> **Text block**
I’ve had sex.  You know I’ve had it because I have a child, and that child looks like me, my wife, her family and my family.  Babies can be implanted now, and sperm donors are everywhere to be sure, but just take my word for it that the child my wife and I created was crafted using the age-old practice of sexual intercourse.

How dare I mention this?  How dare I sully my wife’s name by inferring that she is not chaste and virginal?  Well, for one thing, when the child was born, nobody started worshiping it as a Messiah from a virgin mother.  That tends to happen when people very much believe that a baby had no human father.  So I don’t think I’m spoiling anyone’s idea of our virginity.

To many, even bringing up the topic of sex is taboo.  That’s my point.  I won’t be going on and on about the ins and outs of sex.  We aren’t going to get down and dirty here.  But it is this feeling of forbidden subject matter that was the cause of much confusion when growing up and very possibly why so many problems around the subject remain today.

My sex education was odd.  I learned about boy parts and girl parts the way many kids do, bathtubs and a little harmless show-and-tell.  I had run across a magazine or two, and had peeked between fingers at inappropriate scenes of movies, but there was no “one source” that put the jumbled mess of imagery together.

Up until the fifth grade, my knowledge of sex was like a big box of Ikea furniture parts that I was slowly emptying onto the living room floor without a set of instructions.  I would think I had the basic structure figured out and then I would pull out two rods with oversized cap thingies and some kind of Allen wrench that didn’t fit into any of the holes.   Eventually I would have all the parts to jam together a couch, but it would be neither comfortable nor aesthetically pleasing.

I new that babies were somehow made using sex, that much was clear from the formula I had studied on the bathroom wall at West Ellensburg Park.   Being from Kittitas, I didn’t get out to that park very often, and when I was there, I had to split my time between the bathroom wall research and the park itself (it was hands down, the coolest park to play in that Ellensburg had to offer, with a big pirate ship wooden structure, and netting, and… I digress).

> **Tasks to perform**
[a] Answer these questions using the essay:
(i) What did the writer compare their knowledge of sex before the fifth grade to?
(ii) In which park was the bathroom wall where the writer studied the formula?
(iii) What town is the writer from?
[b] Reproduce a passage of the essay word for word, beginning at the words "My sex education" and stopping after "of imagery together.".
The data come from a different source than the essay.

> **Available data**

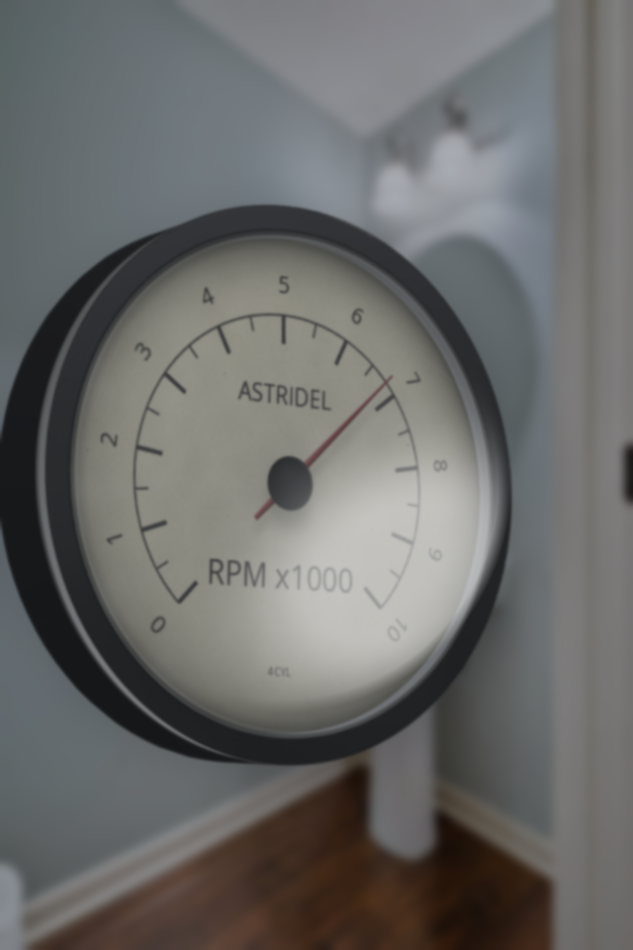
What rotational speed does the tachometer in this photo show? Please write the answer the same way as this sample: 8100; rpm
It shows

> **Task-by-task answers**
[a]
(i) A big box of Ikea furniture parts being emptied onto the living room floor without a set of instructions.
(ii) West Ellensburg Park.
(iii) Kittitas.

[b]
My sex education was odd.  I learned about boy parts and girl parts the way many kids do, bathtubs and a little harmless show-and-tell.  I had run across a magazine or two, and had peeked between fingers at inappropriate scenes of movies, but there was no “one source” that put the jumbled mess of imagery together.